Soon to be headed, after the kind of popularity contest that would afford Love Island an intellectual dignity, by someone whose entitlement has been groomed since prep school, and whose political convictions are based wholly on the personal conviction that he should be in charge.
We know all about Alexander Boris de Pfeffel Johnson — piccaninnies, watermelon smiles, letterboxes, bank robbers — and more recently, ‘get off me’, ‘get out of my flat’; about the Muslim MP, a member of Johnson’s own party, who was kicked out for suggesting Johnson is not fit to lead it; about the imaginary £350m that he claimed Britain sent to the EU every week; about a personal life of cheating, lying, and duplicity.
The fawning, glorifying media chummily call these ‘gaffes’, but the rest of us call them racism, political ignorance, and lies. There aren’t enough column inches to outline his comments about Ireland. But this isn’t about Ireland.
It’s about the fatal deference that makes England fall to its knees in the face of posh. Posh can comb its hair with a lollipop and lie on record and drop racist bombs as casually as its US doppelganger almost dropped real bombs on Iran, but none of it matters, because it’s posh.
In the US, they worship cash; in the UK, it’s class. Posh can be monstrous and still enjoy the unquestioning deference of all those eejits who equate someone quacking in Latin with basic political competence.

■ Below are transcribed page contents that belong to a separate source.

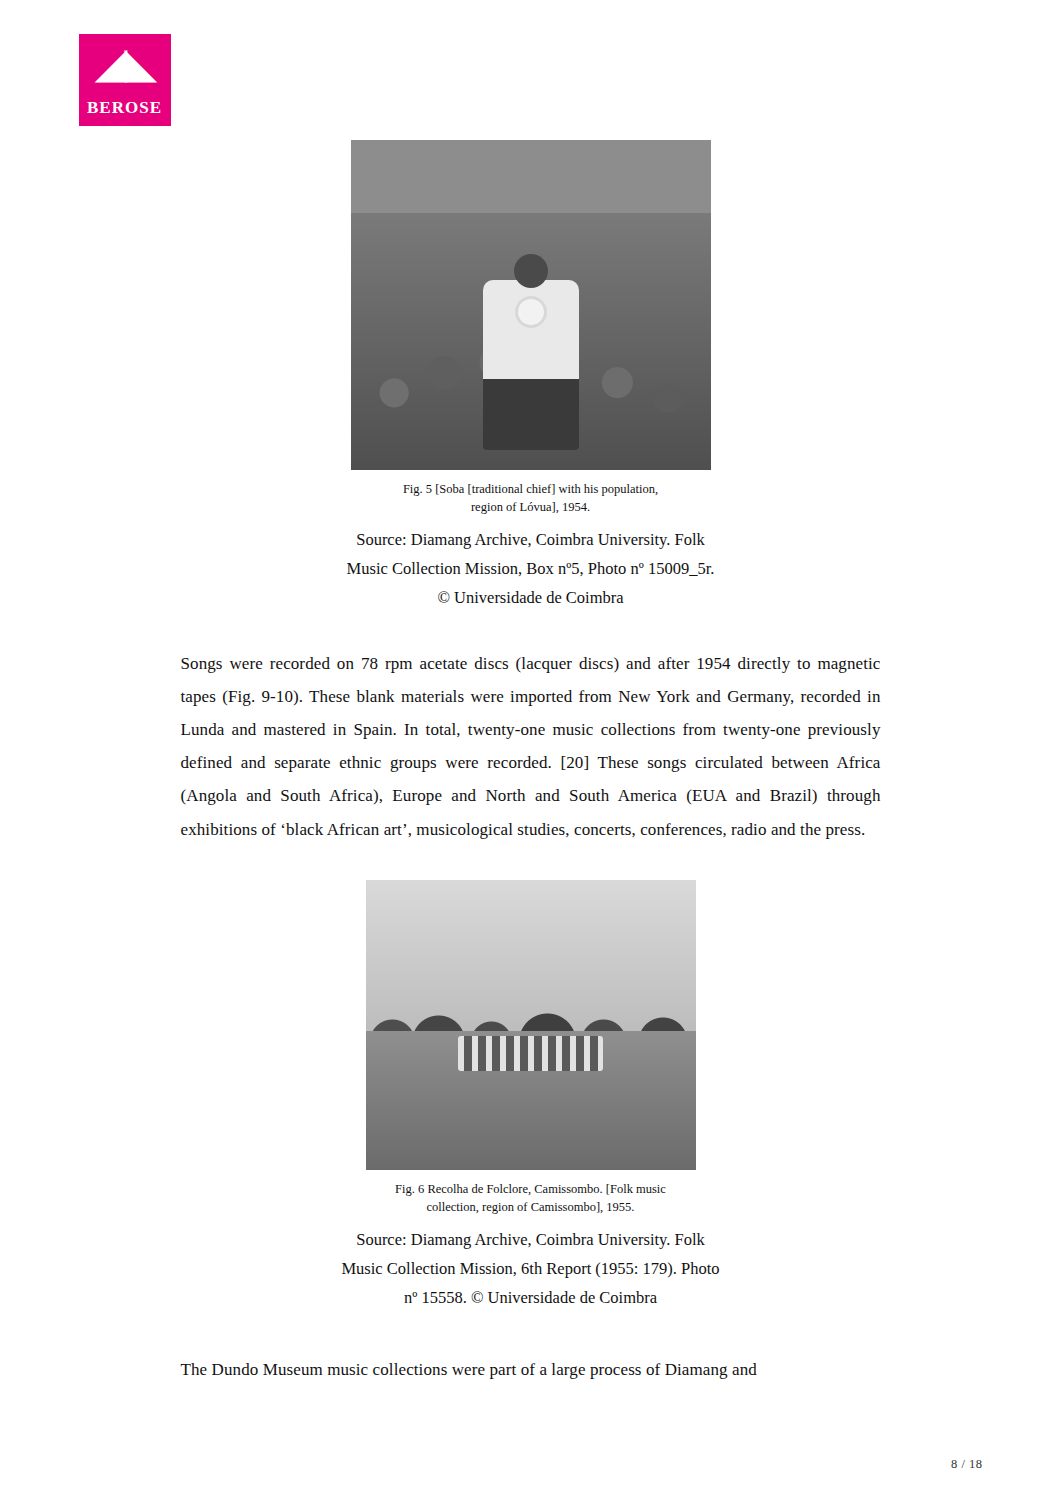◢◣
BEROSE
Fig. 5 [Soba [traditional chief] with his population,
region of Lóvua], 1954.
Source: Diamang Archive, Coimbra University. Folk
Music Collection Mission, Box nº5, Photo nº 15009_5r.
© Universidade de Coimbra
Songs were recorded on 78 rpm acetate discs (lacquer discs) and after 1954 directly to magnetic tapes (Fig. 9-10). These blank materials were imported from New York and Germany, recorded in Lunda and mastered in Spain. In total, twenty-one music collections from twenty-one previously defined and separate ethnic groups were recorded. [20] These songs circulated between Africa (Angola and South Africa), Europe and North and South America (EUA and Brazil) through exhibitions of ‘black African art’, musicological studies, concerts, conferences, radio and the press.
Fig. 6 Recolha de Folclore, Camissombo. [Folk music
collection, region of Camissombo], 1955.
Source: Diamang Archive, Coimbra University. Folk
Music Collection Mission, 6th Report (1955: 179). Photo
nº 15558. © Universidade de Coimbra
The Dundo Museum music collections were part of a large process of Diamang and
8 / 18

Because of posh, there has never been a revolution in the UK — that is, not until 2016, when all the angry people rebelled against the wrong institution, mistaking the EU as the source of crushing austerity, when it was their own posh government all along. Hence, the turkeys-voting-for-Christmas anomaly of working class conservatism. But that’s another story.
If Boris Johnson becomes the next British prime minister, a job he’s coveted since he was in nappies, he’ll be the 11th post-war PM to have got there via Oxford. And what do future politicians learn at Oxford, other than disdain and complicated cutlery usage? How to debate.
Not how to negotiate, or do policy, or use economic strategy for the greater good, or see the bigger political picture internationally. No. They learn how to bray at each other, which is why the House of Commons is such a misnomer — it’s the House of Posh, shouting each other down like public schoolboys at a debating society. ‘Ra ra ra. Boo hiss’.
And now, the biggest public schoolboy of them all looks set to take over. If Johnson ascends the throne, he will have been elected by Conservative party members, who make up 0.34% of the overall population, and are almost all posh, white, middle-aged men.
Jolly good show, chaps. Where’s a French Revolution when you need one?